YOU READ IT HERE FIRST: Federal authorities are holding a Newark-born Portuguese national who remained in the U.S. after he was convicted of plotting and paying for his ex-wife’s murder.

Photo Credit: Correio da Manhã

Manuel Albert Soares (Courtesy: Correio da Manhã)

The Portuguese government has requested that Manuel Albert Soares be extradited, and U.S. authorities said they intend to comply.

New Jersey State Police snatched him up following a traffic stop in Elizabeth after discovering the international arrest warrant.

Soares has a court appearance this afternoon in U.S. District Court in Newark.
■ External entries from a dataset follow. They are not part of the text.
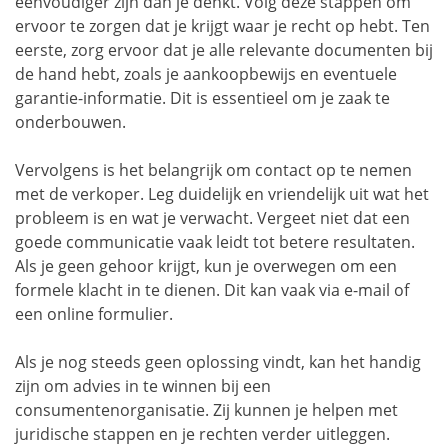
eenvoudiger zijn dan je denkt. Volg deze stappen om
ervoor te zorgen dat je krijgt waar je recht op hebt. Ten
eerste, zorg ervoor dat je alle relevante documenten bij
de hand hebt, zoals je aankoopbewijs en eventuele
garantie-informatie. Dit is essentieel om je zaak te
onderbouwen.
Vervolgens is het belangrijk om contact op te nemen
met de verkoper. Leg duidelijk en vriendelijk uit wat het
probleem is en wat je verwacht. Vergeet niet dat een
goede communicatie vaak leidt tot betere resultaten.
Als je geen gehoor krijgt, kun je overwegen om een
formele klacht in te dienen. Dit kan vaak via e-mail of
een online formulier.
Als je nog steeds geen oplossing vindt, kan het handig
zijn om advies in te winnen bij een
consumentenorganisatie. Zij kunnen je helpen met
juridische stappen en je rechten verder uitleggen.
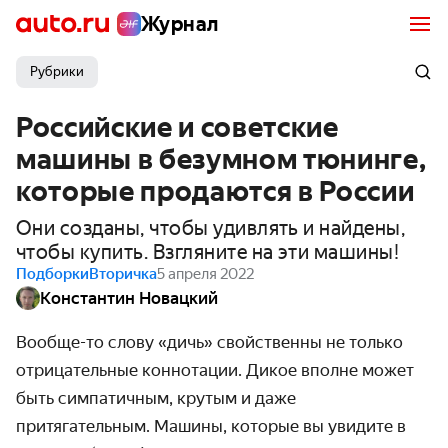
Журнал
Рубрики
Российские и советские
машины в безумном тюнинге,
которые продаются в России
Они созданы, чтобы удивлять и найдены,
чтобы купить. Взгляните на эти машины!
Подборки
Вторичка
5 апреля 2022
Константин Новацкий
Вообще-то слову «дичь» свойственны не только
отрицательные коннотации. Дикое вполне может
быть симпатичным, крутым и даже
притягательным. Машины, которые вы увидите в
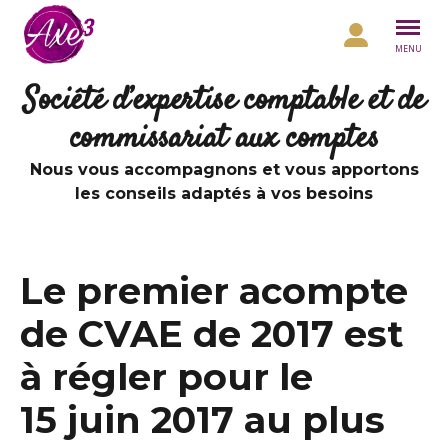
Aller au contenu
MENU
Société d’expertise comptable et de
commissariat aux comptes
Nous vous accompagnons et vous apportons
les conseils adaptés à vos besoins
Le premier acompte
de CVAE de 2017 est
à régler pour le
15 juin 2017 au plus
He is being held in the Union County Jail.

Portugal’s highest court judge sentenced Soares on Oct. 16, 2008 to four and a half years in prison — a little more than  half the maximum — for attempted aggravated homicide after he originally was acquitted of the crime.

But he had already fled the country and was believed to be living on Polk Street in Newark, working as a mechanical engineer, records show.

Soares, now 55, and Maria Tereza Franqueira Mourao split up in September 1999, but they continued to live under the same roof with their two children until May 2005, says an international arrest warrant on file in U.S. District Court in Newark, a copy of which was obtained this morning by CLIFFVIEW PILOT.

They also remained business partners — operating a hotel management firm and a pair of McDonalds franchises, Portuguese authorities said.

She fired him in 2004 for stealing money and frequently missing work. Then, in May 2006, Soares offered a Russian businessman 10,000 euros to “take care of a person,” rather than lose money in a divorce settlement, according to the arrest warrant.

The man and a Russian colleague instead “played his game” — talking with Soares on the phone and receiving money and “written instructions from [him] about how the murder of his ex-wife was to be carried out,” which they took to police in the city of Porto, the warrant says.

The first set of instructions were in Russian but apparently had been produced through a software translation program and couldn’t be understood, authorities said. So he re-wrote them in Portuguese.

Soares set June 22 or 23 as as the target dates for the murder, gave the would-be killers a map of the area — with arrows drawn on it, directing the  purported killer to his 46-year-old wife’s home in the village of Braga — and specified that a gun be used, the international arrest warrant says.

He detailed her comings and goings, including that she took their childen to school in her Audi at 8:30 a.m. and got back home about 10 minutes later, in detailed letters, according to the warrant. Soares said she should be killed “in the moment when she gets out of the car,” with “two shots [to] the head,” one of the letters said.

He also mailed the would-be assasins 5,000 euros up front — half of the total contract for the hit — as well as a magazine clipping with a photo of the same Audi from the front AND back, and the license plate number scribbled on it, the warrant says.

Soares told them to use a stolen car or one with a bogus license plate, and to snatch her pocketbook to make it look like a robbery, it adds.

The killer then had to destroy the handbag and the gun and flee the country, Soares was recorded saying, in a series of phone calls made from various pay phones — in most cases, while investigators were secretly watching him.

A criminal court in Portugal cleared Soares of the charges in September 2007, after defense attorneys argued that no one had been hurt. By then, his wife had divorced him.

An appeals court upheld the lower court’s ruling, calling it a case of “instigation” not punishable by any Portugese law.

Prosecutors took their case to the Portuguese Supreme Court of Justice, which on Oct. 16, 2008 overturned the lower court’s ruling, dubbing Soares “the man behind” and the “mediate perpetrator” of a planned murder — just cause for conviction, the justices said.